• Exercise aim:
Each record below must be returned exactly, with no line left out.

• Given records:
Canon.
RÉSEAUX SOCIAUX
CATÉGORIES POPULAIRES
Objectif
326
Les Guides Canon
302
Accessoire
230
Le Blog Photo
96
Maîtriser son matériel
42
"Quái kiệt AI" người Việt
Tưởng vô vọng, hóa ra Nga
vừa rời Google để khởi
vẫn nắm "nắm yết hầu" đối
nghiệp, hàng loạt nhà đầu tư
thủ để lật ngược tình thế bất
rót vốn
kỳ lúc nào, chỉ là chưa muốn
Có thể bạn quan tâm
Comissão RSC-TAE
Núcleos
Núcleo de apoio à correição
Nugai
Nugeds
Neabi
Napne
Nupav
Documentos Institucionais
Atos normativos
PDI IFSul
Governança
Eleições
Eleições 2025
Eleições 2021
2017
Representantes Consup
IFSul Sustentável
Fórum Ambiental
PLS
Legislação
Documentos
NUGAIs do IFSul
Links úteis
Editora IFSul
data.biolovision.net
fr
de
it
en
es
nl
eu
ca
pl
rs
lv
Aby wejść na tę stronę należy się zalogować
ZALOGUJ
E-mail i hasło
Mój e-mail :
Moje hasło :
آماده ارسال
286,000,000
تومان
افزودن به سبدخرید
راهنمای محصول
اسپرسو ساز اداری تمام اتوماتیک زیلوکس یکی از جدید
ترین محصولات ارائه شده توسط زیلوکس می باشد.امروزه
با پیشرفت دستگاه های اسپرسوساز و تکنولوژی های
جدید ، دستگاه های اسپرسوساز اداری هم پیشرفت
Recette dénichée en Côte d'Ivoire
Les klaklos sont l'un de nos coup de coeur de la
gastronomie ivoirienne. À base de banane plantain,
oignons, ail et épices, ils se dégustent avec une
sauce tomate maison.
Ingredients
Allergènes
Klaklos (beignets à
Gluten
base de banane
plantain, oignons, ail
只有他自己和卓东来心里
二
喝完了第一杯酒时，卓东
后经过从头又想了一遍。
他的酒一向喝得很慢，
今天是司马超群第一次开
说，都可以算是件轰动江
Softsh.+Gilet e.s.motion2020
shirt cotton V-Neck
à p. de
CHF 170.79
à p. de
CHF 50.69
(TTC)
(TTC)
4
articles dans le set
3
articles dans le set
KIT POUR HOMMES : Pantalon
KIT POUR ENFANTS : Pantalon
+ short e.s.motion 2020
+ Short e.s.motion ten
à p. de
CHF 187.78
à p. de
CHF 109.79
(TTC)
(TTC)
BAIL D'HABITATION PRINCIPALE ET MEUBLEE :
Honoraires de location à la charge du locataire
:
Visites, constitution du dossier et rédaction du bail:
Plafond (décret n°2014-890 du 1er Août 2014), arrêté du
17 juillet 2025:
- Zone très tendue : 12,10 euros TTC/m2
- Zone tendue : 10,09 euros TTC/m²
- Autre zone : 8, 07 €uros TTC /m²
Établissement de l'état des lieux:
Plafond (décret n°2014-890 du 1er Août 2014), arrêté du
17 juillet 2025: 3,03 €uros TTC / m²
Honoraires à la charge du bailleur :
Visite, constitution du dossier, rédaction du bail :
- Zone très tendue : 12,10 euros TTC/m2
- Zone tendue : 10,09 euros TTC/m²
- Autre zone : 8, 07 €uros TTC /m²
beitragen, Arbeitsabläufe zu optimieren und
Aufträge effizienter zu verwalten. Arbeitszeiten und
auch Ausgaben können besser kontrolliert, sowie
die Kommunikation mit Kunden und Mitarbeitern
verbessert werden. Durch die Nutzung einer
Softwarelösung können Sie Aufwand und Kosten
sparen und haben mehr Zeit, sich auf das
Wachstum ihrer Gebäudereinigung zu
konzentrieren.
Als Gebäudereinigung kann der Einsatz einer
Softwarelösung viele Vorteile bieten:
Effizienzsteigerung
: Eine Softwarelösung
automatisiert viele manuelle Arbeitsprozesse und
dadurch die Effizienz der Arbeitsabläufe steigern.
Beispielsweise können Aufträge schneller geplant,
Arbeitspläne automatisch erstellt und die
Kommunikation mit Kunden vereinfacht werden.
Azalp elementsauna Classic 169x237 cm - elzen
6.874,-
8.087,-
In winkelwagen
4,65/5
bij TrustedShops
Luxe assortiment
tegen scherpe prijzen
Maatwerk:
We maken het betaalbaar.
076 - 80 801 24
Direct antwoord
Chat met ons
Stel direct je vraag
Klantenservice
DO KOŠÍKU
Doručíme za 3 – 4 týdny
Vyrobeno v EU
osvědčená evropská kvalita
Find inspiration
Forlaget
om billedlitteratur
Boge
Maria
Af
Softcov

• Written answer:
Canon.
RÉSEAUX SOCIAUX
CATÉGORIES POPULAIRES
Objectif
326
Les Guides Canon
302
Accessoire
230
Le Blog Photo
96
Maîtriser son matériel
42
"Quái kiệt AI" người Việt
Tưởng vô vọng, hóa ra Nga
vừa rời Google để khởi
vẫn nắm "nắm yết hầu" đối
nghiệp, hàng loạt nhà đầu tư
thủ để lật ngược tình thế bất
rót vốn
kỳ lúc nào, chỉ là chưa muốn
Có thể bạn quan tâm
Comissão RSC-TAE
Núcleos
Núcleo de apoio à correição
Nugai
Nugeds
Neabi
Napne
Nupav
Documentos Institucionais
Atos normativos
PDI IFSul
Governança
Eleições
Eleições 2025
Eleições 2021
2017
Representantes Consup
IFSul Sustentável
Fórum Ambiental
PLS
Legislação
Documentos
NUGAIs do IFSul
Links úteis
Editora IFSul
data.biolovision.net
fr
de
it
en
es
nl
eu
ca
pl
rs
lv
Aby wejść na tę stronę należy się zalogować
ZALOGUJ
E-mail i hasło
Mój e-mail :
Moje hasło :
آماده ارسال
286,000,000
تومان
افزودن به سبدخرید
راهنمای محصول
اسپرسو ساز اداری تمام اتوماتیک زیلوکس یکی از جدید
ترین محصولات ارائه شده توسط زیلوکس می باشد.امروزه
با پیشرفت دستگاه های اسپرسوساز و تکنولوژی های
جدید ، دستگاه های اسپرسوساز اداری هم پیشرفت
Recette dénichée en Côte d'Ivoire
Les klaklos sont l'un de nos coup de coeur de la
gastronomie ivoirienne. À base de banane plantain,
oignons, ail et épices, ils se dégustent avec une
sauce tomate maison.
Ingredients
Allergènes
Klaklos (beignets à
Gluten
base de banane
plantain, oignons, ail
只有他自己和卓东来心里
二
喝完了第一杯酒时，卓东
后经过从头又想了一遍。
他的酒一向喝得很慢，
今天是司马超群第一次开
说，都可以算是件轰动江
Softsh.+Gilet e.s.motion2020
shirt cotton V-Neck
à p. de
CHF 170.79
à p. de
CHF 50.69
(TTC)
(TTC)
4
articles dans le set
3
articles dans le set
KIT POUR HOMMES : Pantalon
KIT POUR ENFANTS : Pantalon
+ short e.s.motion 2020
+ Short e.s.motion ten
à p. de
CHF 187.78
à p. de
CHF 109.79
(TTC)
(TTC)
BAIL D'HABITATION PRINCIPALE ET MEUBLEE :
Honoraires de location à la charge du locataire
:
Visites, constitution du dossier et rédaction du bail:
Plafond (décret n°2014-890 du 1er Août 2014), arrêté du
17 juillet 2025:
- Zone très tendue : 12,10 euros TTC/m2
- Zone tendue : 10,09 euros TTC/m²
- Autre zone : 8, 07 €uros TTC /m²
Établissement de l'état des lieux:
Plafond (décret n°2014-890 du 1er Août 2014), arrêté du
17 juillet 2025: 3,03 €uros TTC / m²
Honoraires à la charge du bailleur :
Visite, constitution du dossier, rédaction du bail :
- Zone très tendue : 12,10 euros TTC/m2
- Zone tendue : 10,09 euros TTC/m²
- Autre zone : 8, 07 €uros TTC /m²
beitragen, Arbeitsabläufe zu optimieren und
Aufträge effizienter zu verwalten. Arbeitszeiten und
auch Ausgaben können besser kontrolliert, sowie
die Kommunikation mit Kunden und Mitarbeitern
verbessert werden. Durch die Nutzung einer
Softwarelösung können Sie Aufwand und Kosten
sparen und haben mehr Zeit, sich auf das
Wachstum ihrer Gebäudereinigung zu
konzentrieren.
Als Gebäudereinigung kann der Einsatz einer
Softwarelösung viele Vorteile bieten:
Effizienzsteigerung
: Eine Softwarelösung
automatisiert viele manuelle Arbeitsprozesse und
dadurch die Effizienz der Arbeitsabläufe steigern.
Beispielsweise können Aufträge schneller geplant,
Arbeitspläne automatisch erstellt und die
Kommunikation mit Kunden vereinfacht werden.
Azalp elementsauna Classic 169x237 cm - elzen
6.874,-
8.087,-
In winkelwagen
4,65/5
bij TrustedShops
Luxe assortiment
tegen scherpe prijzen
Maatwerk:
We maken het betaalbaar.
076 - 80 801 24
Direct antwoord
Chat met ons
Stel direct je vraag
Klantenservice
DO KOŠÍKU
Doručíme za 3 – 4 týdny
Vyrobeno v EU
osvědčená evropská kvalita
Find inspiration
Forlaget
om billedlitteratur
Boge
Maria
Af
Softcov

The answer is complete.